If listeners in recent years have castigated hip-hop’s dilution of its original politically charged message in favour of tales of the highlife and gangsters, then celebration is at hand. Stay Human, from the former Disposable Heroes of Hiphoprisy artist, is a fine album that stokes a righteous indignation with a powerfully soulful beat.

Franti, a poet whose lineage is perhaps closer to Gil Scott-Heron or the Lost Poets, uses all his imposing skills towards one aim: political activism in the service of humanity.

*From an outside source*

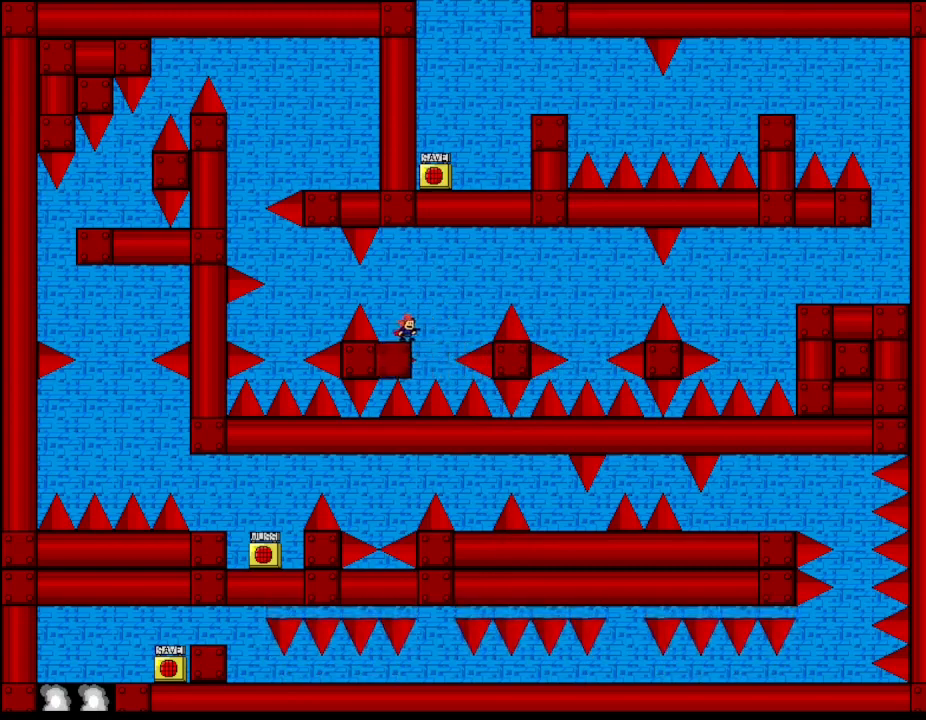
{"keys": ["left"], "events": [[50, "left", "down"], [67, "l_up", "down"], [150, "l_up", "up"]]}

Spearhead have never dodged social issues – their debut album, Home, addressed aids, poverty and racial politics – and with Stay Human they are not about to stop. The album’s 13 songs are cut around a radio station keeping watch over a fictional healer, Sister Fatima, who is about to be executed. Programme phone-ins intersperse such driving songs as ‘Oh My God’ and ‘Soulshine’; actor Woody Harrelson guests as the voice of the state governor.

But Franti is nothing if not far-ranging and his references – both musical and political – build into a compelling whole. Rap giant KRS-One is evoked on ‘Rock the Nation’, while Zap Mama’s Marie Daulene adds a honeyed colour to ‘Listener Supported’. Stay Human gives music a much-needed blast of activist passion – and, to be sure, politics with some great tunes.